La sentencia explica que la fallecida Rita Barberá en el año 2008 llamó al presidente de la Feria de Valencia, Alberto Catala, para comunicarle que el PP iba a celebrar en este local su congreso los días 20,21 y 22 de junio. Y se alcanzó un acuerdo verbal por la cesión de las instalaciones y de diversos conceptos accesorios.

«No escatimaba en gastos»

A partir de este momento, el entonces gerente del PP Cristóbal Páez se encargó de organizar el cónclave de los populares y se pactó un  presupuesto de 482.863 euros por la ocupación del espacio, servicios de seguridad, limpieza, rotulación, servicio médico y seguros de responsabilidad civil. Posteriormente también se alquilaron cuatro arcos de seguridad y dos escáneres por un importe de 13.130 euros.

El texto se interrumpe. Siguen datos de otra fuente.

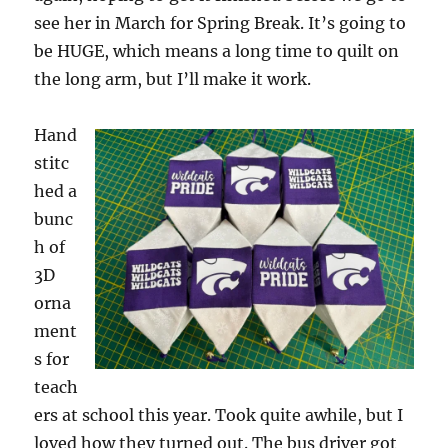
see her in March for Spring Break. It’s going to
be HUGE, which means a long time to quilt on
the long arm, but I’ll make it work.
Hand
stitc
hed a
bunc
h of
3D
orna
ment
s for
teach
ers at school this year. Took quite awhile, but I
loved how they turned out. The bus driver got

Los testigos que han comparecido en este proceso civil han sostenido que Páez «no escatimaba ni se preocupaba en exceso por el precio». Por ello, la factura final alcanzó un importe de 490.096 euros (7.232 euros más del presupuesto inicial) más un 16% por lo que la factura que la Feria de Valencia giró a los conservadores el 30 de junio del 2008 alcanzó los 568.511 euros.

La resolución subraya que el PP nacional y el de Valencia discreparon sobre qué organización debía hacer frente a este pago e incluso Barberá tuvo que mediar, pero finalmente la fuerza conservadora no abonó la factura.

Las alegaciones

El PP alegó que no iba a pagar porque los gastos se habían realizado por el alquiler de unos metros cuadrados superior al que se usó. Por su parte, la Feria de Valencia aseguró que en este acuerdo no se habló «de la gratuidad en la cesión del espacio o de los servicios ni que la contraprestación consistiera en dar publicidad al recinto ferial o la ciudad de Valencia».

Por ello, el juzgado condena al PP a abonar esta factura «pues basta con un contrato verbal» para pagar el contrato de arrendamiento.